BEGIN

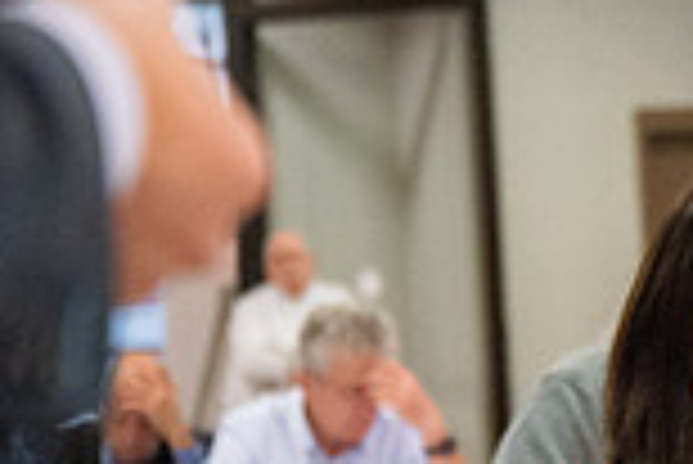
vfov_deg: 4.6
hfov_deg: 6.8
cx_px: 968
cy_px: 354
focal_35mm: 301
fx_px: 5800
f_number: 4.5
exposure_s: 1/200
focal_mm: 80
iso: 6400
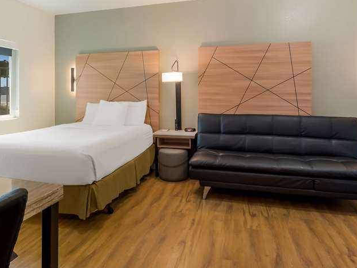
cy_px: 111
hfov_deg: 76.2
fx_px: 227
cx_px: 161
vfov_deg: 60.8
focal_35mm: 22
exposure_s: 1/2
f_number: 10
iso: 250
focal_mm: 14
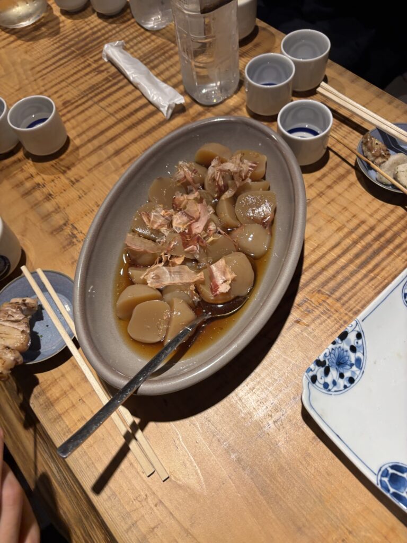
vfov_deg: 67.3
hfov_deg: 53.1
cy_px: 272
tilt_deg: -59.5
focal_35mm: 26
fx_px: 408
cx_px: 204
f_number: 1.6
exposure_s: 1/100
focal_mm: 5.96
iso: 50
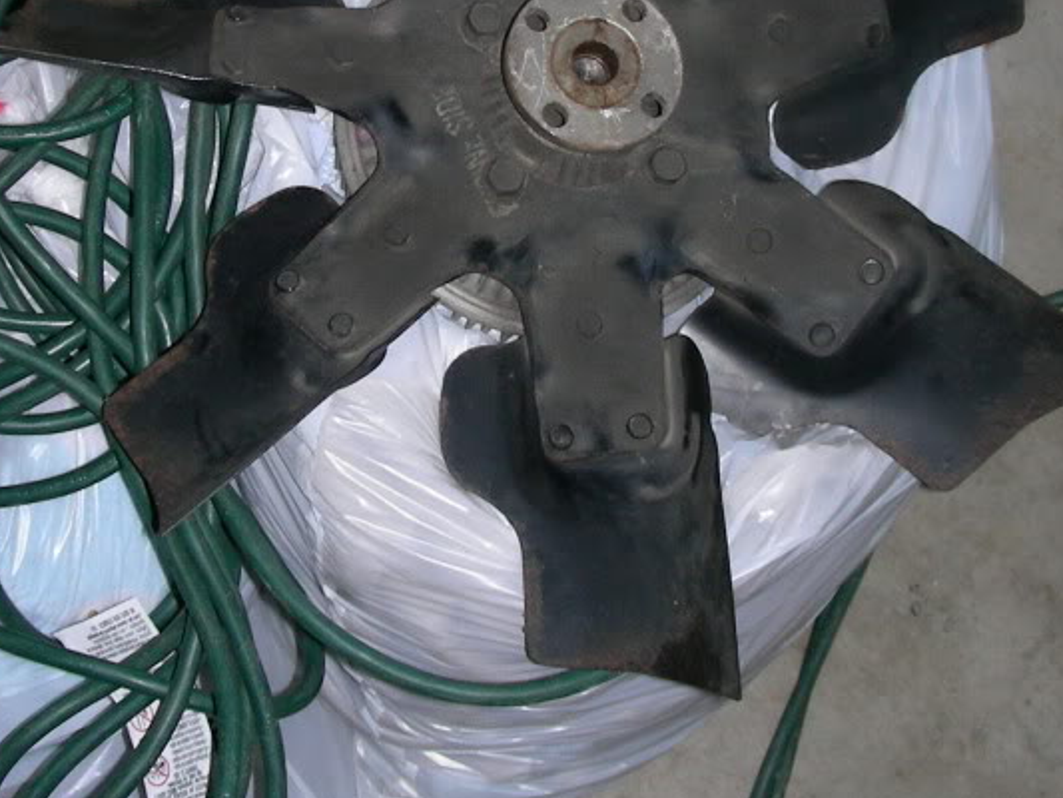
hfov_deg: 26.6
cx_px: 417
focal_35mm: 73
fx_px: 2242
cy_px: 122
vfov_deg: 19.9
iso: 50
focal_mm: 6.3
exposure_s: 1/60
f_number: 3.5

END
BEGIN

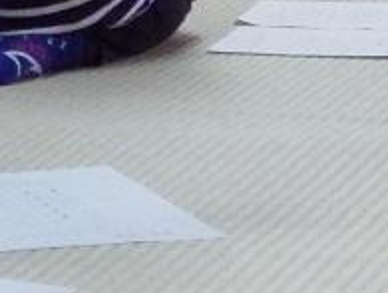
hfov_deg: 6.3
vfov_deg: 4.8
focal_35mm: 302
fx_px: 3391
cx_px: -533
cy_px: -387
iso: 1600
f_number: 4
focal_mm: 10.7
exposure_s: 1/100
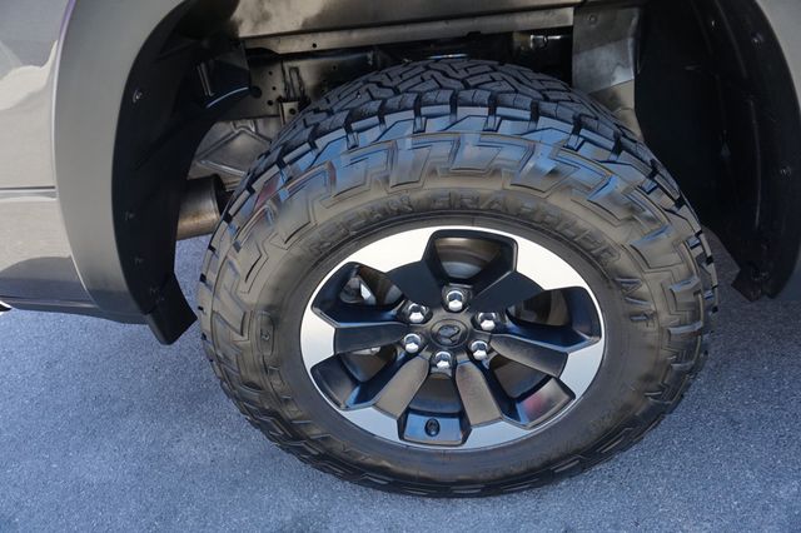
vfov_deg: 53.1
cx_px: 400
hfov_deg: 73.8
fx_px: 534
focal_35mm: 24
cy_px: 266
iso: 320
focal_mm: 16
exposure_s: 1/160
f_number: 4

END
BEGIN

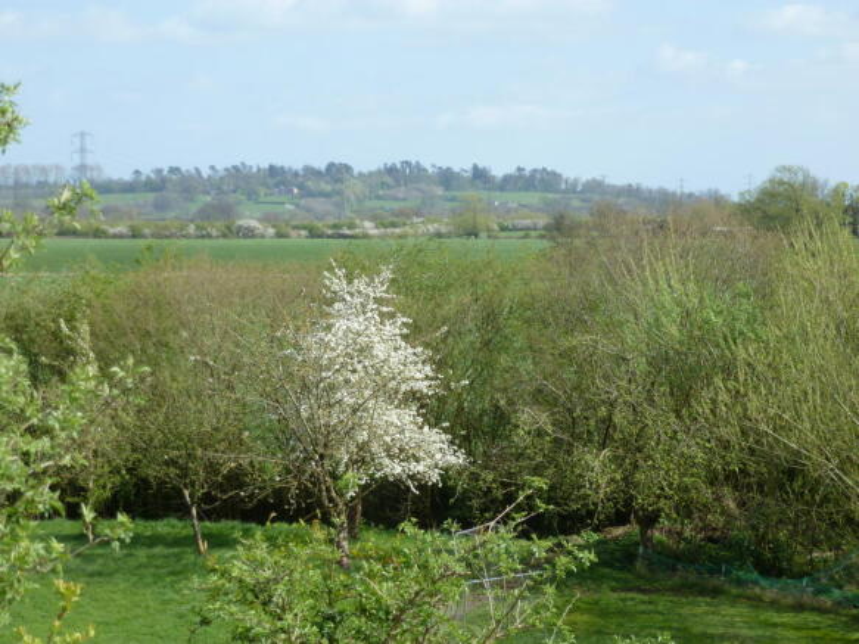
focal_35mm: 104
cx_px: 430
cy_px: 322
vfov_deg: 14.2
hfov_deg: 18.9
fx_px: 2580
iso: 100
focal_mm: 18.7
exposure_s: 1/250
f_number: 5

END

• _YOUR GOAL_
Keep both end lines and retype everything in the records above from the line containing "hfov_deg: 26.6" through the line containing "f_number: 3.5", exactly, with nothing else.

• _ANSWER SPACE_
hfov_deg: 26.6
cx_px: 417
focal_35mm: 73
fx_px: 2242
cy_px: 122
vfov_deg: 19.9
iso: 50
focal_mm: 6.3
exposure_s: 1/60
f_number: 3.5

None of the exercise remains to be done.